Of course, to maximize the number of new fans watching, the NFL has to get them playing as well.

“There is no way you can grow the game internationally unless you have international players,” Osi Umenyiora has said. The former New York Giants All-Pro was born in London and spent part of his childhood in Nigeria before moving to Alabama at 14, enabling him to play some high school football before sticking with the game in college and the NFL. He has stated that the NFL needs Yao Mings: stars from other nations who excel in the NFL, getting their homelands excited about the Shield the way Yao did for the NBA in China.

Which is easier said than done.

Can Football Connect on a Grassroots Level?

The true breakthrough for the NFL internationally will come when players from around the world can enter the draft and be ready to get on the field from day one without having played a down at an American college.

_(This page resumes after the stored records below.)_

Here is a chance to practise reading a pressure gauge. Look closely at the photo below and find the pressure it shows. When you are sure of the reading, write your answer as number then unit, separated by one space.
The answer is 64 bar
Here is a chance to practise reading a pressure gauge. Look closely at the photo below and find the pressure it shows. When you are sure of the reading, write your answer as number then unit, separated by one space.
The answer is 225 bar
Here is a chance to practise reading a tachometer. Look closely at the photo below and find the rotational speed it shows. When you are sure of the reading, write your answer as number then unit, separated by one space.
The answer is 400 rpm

The NFL just needs to figure out what it will take to make that happen. Will it require setting up another feeder league? Or will American football attain enough popularity that nations will create their own teams? These would provide a place for players to develop before moving on to the NFL and its bigger paydays. (And it would happen without the NFL having to spend more money, which they’d like very much.)

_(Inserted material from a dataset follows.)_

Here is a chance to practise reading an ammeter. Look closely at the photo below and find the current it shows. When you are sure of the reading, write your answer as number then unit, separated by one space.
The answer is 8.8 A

MLB began the 2017 season with 29.8 percent of its players foreign-born. The NBA features players from 42 countries and territories and has remained over 20 percent foreign-born for more than a decade now. In the 2015-16 season, the NHL had a majority of non-Canadian players for the first time, with over 25 percent of players from Europe. (Yes, this was more than the number coming from the U.S.)

3.5 percent of NFL players were born outside the United States. If a franchise in London can significantly boost this number, the NFL will happily give its teams jetlag. (How current players will feel about experiencing that jetlag so they can expose the game to people who may theoretically come take their jobs one day is a matter for the Players Association to address.)

The Distance to the Dream

I happened to be in The Hague for Super Bowl LII. The Netherlands’ third largest city is roughly an hour away from Amsterdam, where Warner and Vinatieri once played. A movie theater 700 feet from my hotel was broadcasting the game live. And so at midnight I went over to the Pathé Spuimarkt and joined at least 100 fans for the screening, which omitted commercials for “Super Bowl Memories” clips during breaks in play.

I heard surprisingly little English and even that was mostly spoken with a British accent. Everyone stayed all the way to Brady’s game-ending Hail Mary attempt, meaning we didn’t leave until after 4am Monday morning. Were any NFL reps there, I’m sure they were delighted by the commitment of these fans. (And surprised by how overwhelmingly they supported the Eagles.)

That said, when I went to purchase my ticket 20 minutes before kickoff, the machine noted there were still 267 tickets remaining. The Shield has work to do.